== Supplied passage ==
The yield on 10-year gilts rose to over 1 per cent on Tuesday (11 October) for the first time since the day of the EU referendum result. While 1 per cent is still a low yield by historical standards, it is almost double the yield of the 10-year gilt at its lowest point, which was 0.52 per cent on 12 August 2016.
The yield on 10-year gilts has risen sharply in the last week in tandem with sterling's decline, because investors are dumping sterling assets, including gilts, as fears over a hard Brexit appear to be gathering momentum.
The yield on the 10-year gilt has risen from 0.73 per cent last Monday (3 October) to 1 per cent today, while sterling has fallen from $1.30 to $1.24.
Before the EU referendum result, the yield was 1.37 per cent. In the wake of the uncertainty created by the Brexit vote, nervous traders rushed to snap up high-quality assets such as UK government bonds, which is why yields fell initially.
GLIMMER OF HOPE
In early August the Bank of England (BoE) cut the base rate by 0.25 per cent and announced more quantitative easing in response to the Brexit vote.
Following the interest rate cut, 10-year gilt yields dropped to new lows, and annuity rates - which were already feeling the pain of Brexit uncertainty as investors flocked to gilts as a safe haven, forcing yields lower - took yet another nasty hit as a result.
Now that yields have risen, there is a glimmer of hope for pension schemes' funding and those about to retire.

== Extracted records ==

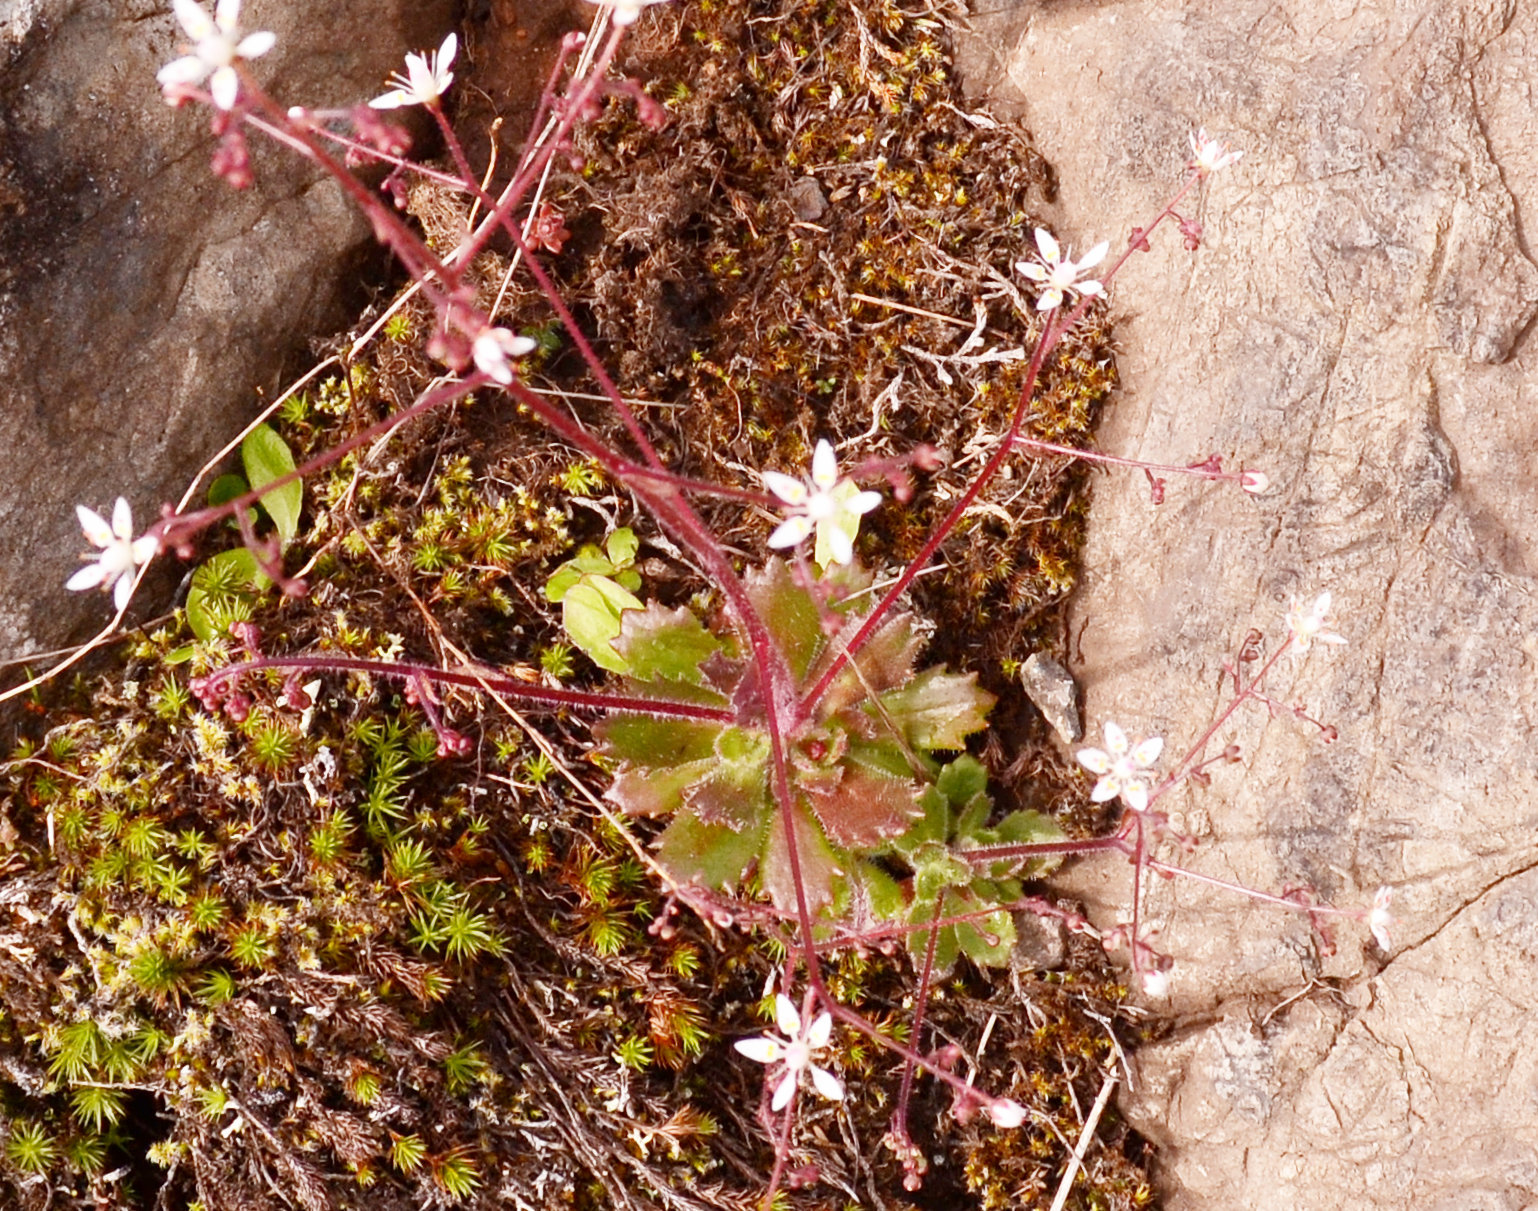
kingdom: Plantae
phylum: Tracheophyta
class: Magnoliopsida
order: Saxifragales
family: Saxifragaceae
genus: Micranthes
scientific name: Micranthes ferruginea
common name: Rusty saxifrage
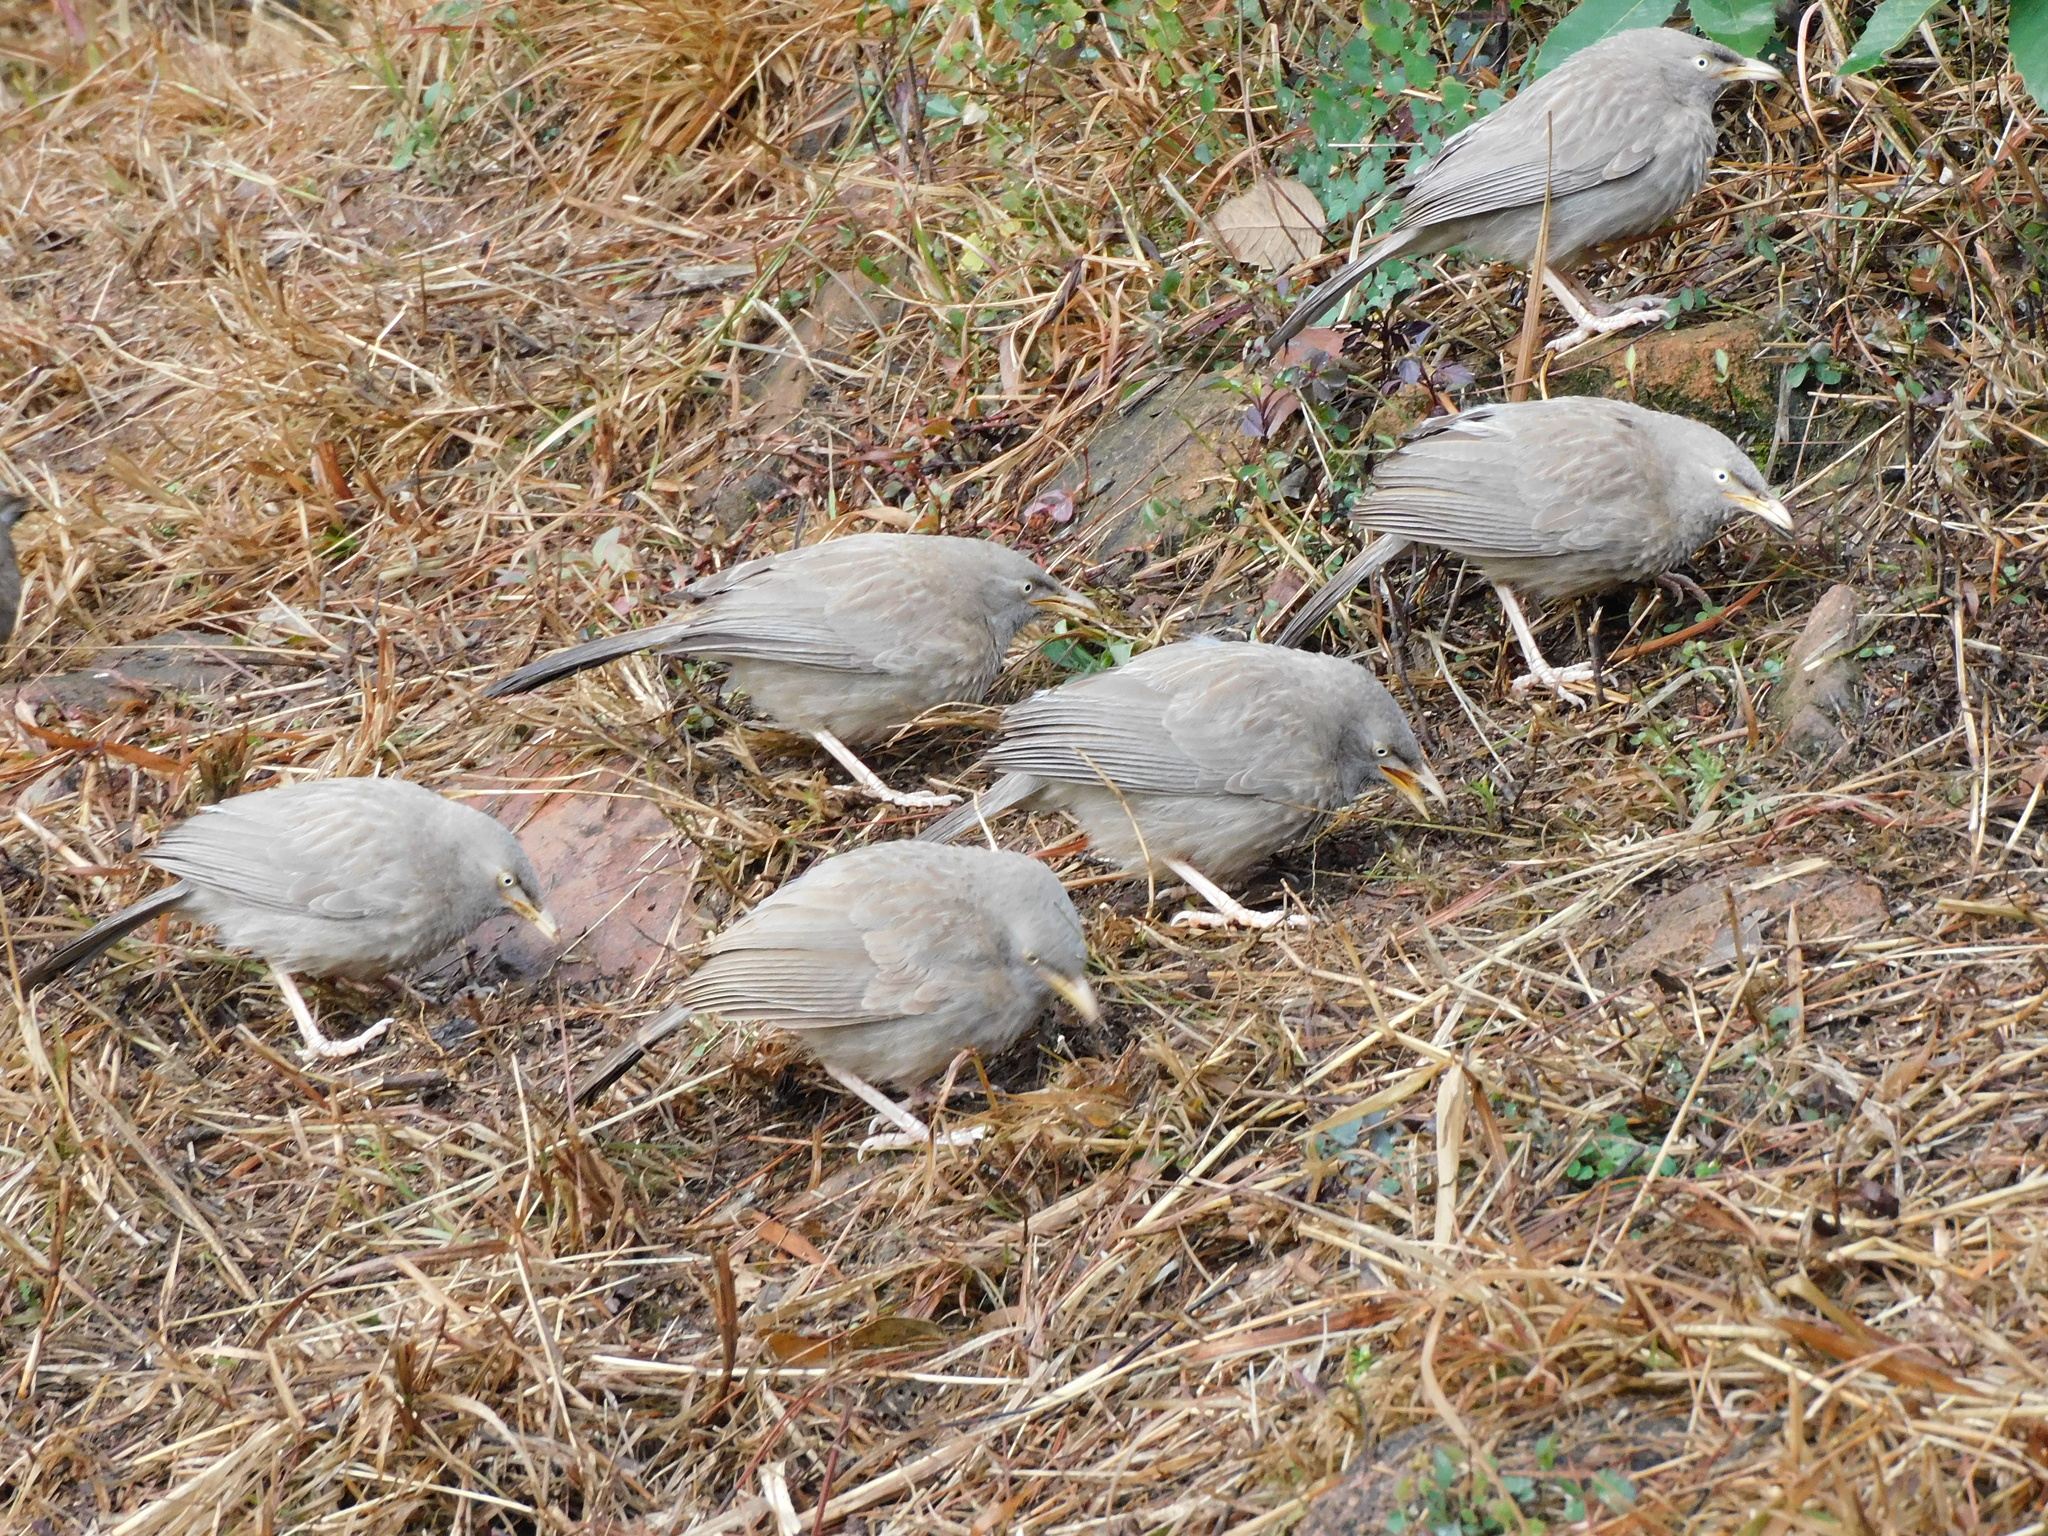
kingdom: Animalia
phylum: Chordata
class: Aves
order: Passeriformes
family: Leiothrichidae
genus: Turdoides
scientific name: Turdoides striata
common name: Jungle babbler
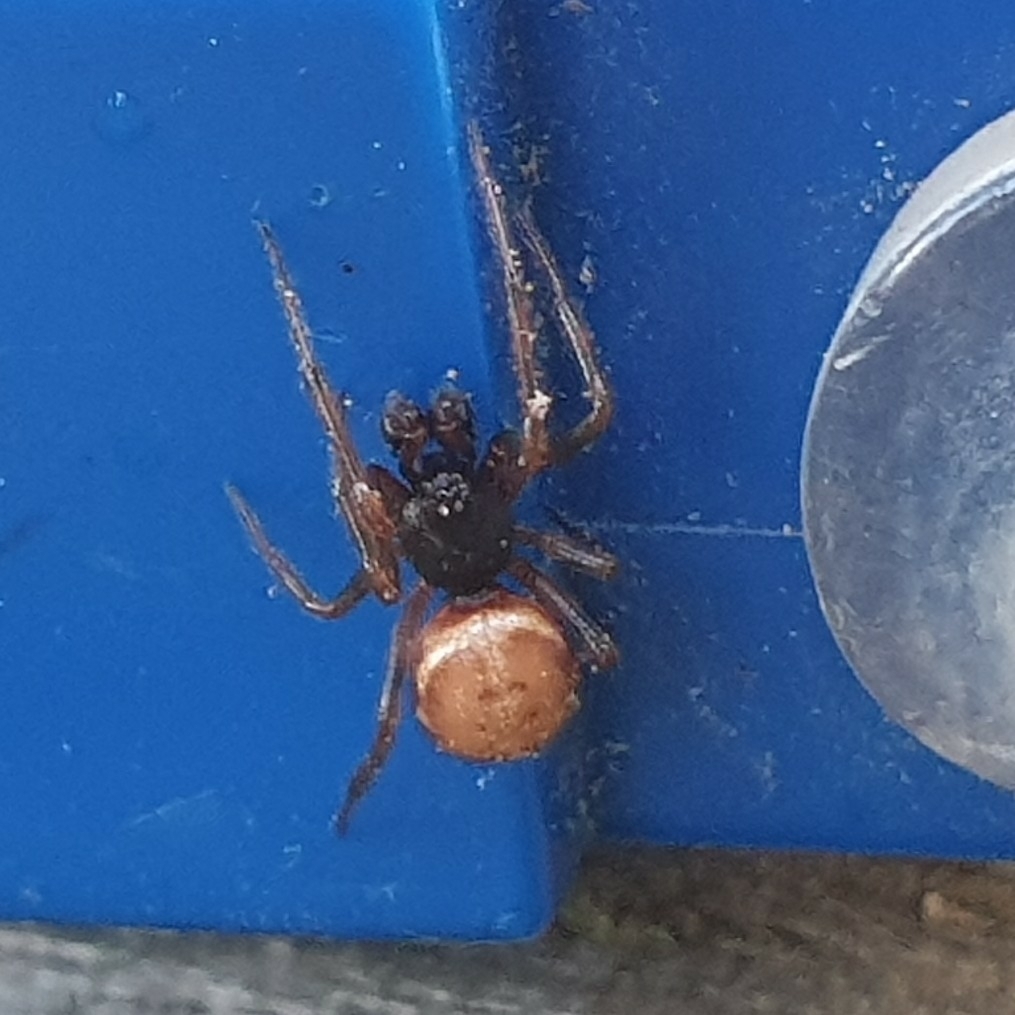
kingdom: Animalia
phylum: Arthropoda
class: Arachnida
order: Araneae
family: Theridiidae
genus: Steatoda
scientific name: Steatoda bipunctata
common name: False widow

== Given problem 1 ==
In the article on gilt yields, what was the yield on the 10-year gilt at its lowest point, and on what date?
== Given problem 2 ==
Transcribe the lines of the listing from the line with "phylum: Chordata" up to and including the line with "scientific name: Steatoda bipunctata". Leave the pictures out.
The article on gilt yields and the listing come from unrelated sources.

== Expected answer 1 ==
It was 0.52 per cent, on 12 August 2016.

== Expected answer 2 ==
phylum: Chordata
class: Aves
order: Passeriformes
family: Leiothrichidae
genus: Turdoides
scientific name: Turdoides striata
common name: Jungle babbler
kingdom: Animalia
phylum: Arthropoda
class: Arachnida
order: Araneae
family: Theridiidae
genus: Steatoda
scientific name: Steatoda bipunctata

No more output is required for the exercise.